I shall be home on Monday evening sometime. I can't really remember when I get in, thankfully my folks do. If you guys could be praying for me that would be great. I am experiencing some serious sadness right now...I am constantly on the verge of tears...I think I am just mourning leaving this place.

So, two more days and shall board a plane to begin my long journey back to Canada. 6 hour flight to Korea with a 12 hour lay over there, then a 9 or 10 hour flight to Seattle with a 5 hour lay over there, and then I fly into Calgary. I shall be tired and emotionally spent.

Anyway, a HUGE thank you to everyone for keeping up with my adventures...for reading my blog, for praying for me, and for being so encouraging. I have really appreciated it, and really needed it! Bless you all...see you in a few days!

Thursday, February 02, 2006

Switzerland's Best

Cheers for all your thoughts and prayers through these days. I'm doing much better and have talked out this motorcycle accident thing, and I agree Paula...perhaps God had me there to pray. And pray I did.

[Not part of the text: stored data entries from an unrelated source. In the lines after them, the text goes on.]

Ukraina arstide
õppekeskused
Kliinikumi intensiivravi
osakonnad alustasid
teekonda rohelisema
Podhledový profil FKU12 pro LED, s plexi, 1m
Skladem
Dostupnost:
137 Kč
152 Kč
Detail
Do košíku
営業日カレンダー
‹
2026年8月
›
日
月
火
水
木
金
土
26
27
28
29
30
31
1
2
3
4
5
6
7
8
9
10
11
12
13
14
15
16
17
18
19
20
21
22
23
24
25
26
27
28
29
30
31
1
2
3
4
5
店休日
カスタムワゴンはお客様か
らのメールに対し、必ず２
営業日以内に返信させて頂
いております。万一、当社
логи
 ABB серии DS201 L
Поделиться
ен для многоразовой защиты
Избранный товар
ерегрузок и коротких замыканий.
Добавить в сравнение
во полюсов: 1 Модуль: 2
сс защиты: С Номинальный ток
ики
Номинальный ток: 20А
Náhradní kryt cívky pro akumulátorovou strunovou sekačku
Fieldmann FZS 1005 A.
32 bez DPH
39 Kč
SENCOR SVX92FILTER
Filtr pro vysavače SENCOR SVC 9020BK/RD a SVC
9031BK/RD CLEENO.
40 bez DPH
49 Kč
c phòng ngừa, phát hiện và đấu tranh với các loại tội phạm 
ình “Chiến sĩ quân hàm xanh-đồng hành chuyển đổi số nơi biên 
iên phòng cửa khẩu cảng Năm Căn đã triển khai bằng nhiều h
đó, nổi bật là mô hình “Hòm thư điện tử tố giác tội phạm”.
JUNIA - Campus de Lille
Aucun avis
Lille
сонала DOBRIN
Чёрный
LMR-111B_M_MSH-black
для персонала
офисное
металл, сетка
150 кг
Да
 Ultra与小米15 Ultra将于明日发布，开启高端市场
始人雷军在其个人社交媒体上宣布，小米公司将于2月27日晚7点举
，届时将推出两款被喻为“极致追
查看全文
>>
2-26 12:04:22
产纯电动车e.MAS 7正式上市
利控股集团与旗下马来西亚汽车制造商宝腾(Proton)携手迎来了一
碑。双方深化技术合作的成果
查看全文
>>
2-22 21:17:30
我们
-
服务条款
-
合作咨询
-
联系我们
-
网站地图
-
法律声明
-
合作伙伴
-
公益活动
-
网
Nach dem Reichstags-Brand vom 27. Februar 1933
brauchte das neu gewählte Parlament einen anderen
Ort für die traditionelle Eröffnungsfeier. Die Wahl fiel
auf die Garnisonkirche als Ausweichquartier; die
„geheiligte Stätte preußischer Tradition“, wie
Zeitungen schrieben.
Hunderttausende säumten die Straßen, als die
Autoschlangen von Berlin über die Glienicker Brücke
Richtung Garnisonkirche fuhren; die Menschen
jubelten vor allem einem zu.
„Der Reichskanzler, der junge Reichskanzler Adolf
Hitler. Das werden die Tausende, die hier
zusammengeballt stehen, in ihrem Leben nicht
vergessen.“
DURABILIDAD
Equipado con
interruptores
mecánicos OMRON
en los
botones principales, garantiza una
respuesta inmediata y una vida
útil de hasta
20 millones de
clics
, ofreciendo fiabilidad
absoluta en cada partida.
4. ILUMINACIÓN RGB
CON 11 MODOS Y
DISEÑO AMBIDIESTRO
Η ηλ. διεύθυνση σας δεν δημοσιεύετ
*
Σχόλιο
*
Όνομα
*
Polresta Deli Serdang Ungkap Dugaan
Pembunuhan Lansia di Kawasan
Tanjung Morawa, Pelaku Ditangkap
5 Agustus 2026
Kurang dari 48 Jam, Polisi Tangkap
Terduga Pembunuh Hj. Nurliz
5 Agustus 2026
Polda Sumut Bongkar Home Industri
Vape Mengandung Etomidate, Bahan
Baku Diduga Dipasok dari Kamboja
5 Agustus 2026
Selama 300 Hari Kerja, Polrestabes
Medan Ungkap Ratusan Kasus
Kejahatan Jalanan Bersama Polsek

Anyway, things have gotten underway. I picked my friend Kyle up from the Phuket (pronounced 'pooh-ket') airport on Monday and began the oh-so-familiar work of mixing cement and carrying buckets. The Thai people were impressed with my know-how, and I am impressed with how my body is standing up under such strenuous work. Now, you must know, as I work I am brushing shoulders with Switzerland's best. When I first met this team, I simply knew them as a soccer team, but the more I get to know them, the more I find out that they truly are famous people. One of them is Miss Switzerland 2003/2004 (she is also half canadian...maybe you can google her...Bianca is her first name), one of the guys is Swizerland's boxing champion and I doubled him on my motorbike (he's so big and heavy...I was afraid), and the rest of the guys are semi-pro football players. They are getting loads of publicity for this, and are going to be on tv all over the place for coming here and working. I spend my days with these people. It's kind of strange, in an absolutely not strange way at all.

I don't know if I said anything about this before, but I was able to make my way to Thapthawan (where our team worked last year), and was able to spend a bit of time with my old friends. It was such a great reunion! I am going to go back and bring photos for them to have from last year...it has been so good to see them, and to reconnect with people.

Anyway, my time seems to be coming to a rapid close. Only 10 more days to go. It makes me incredibly sad to be leaving here, but I also know that I will be coming back. This is simply a "see you later".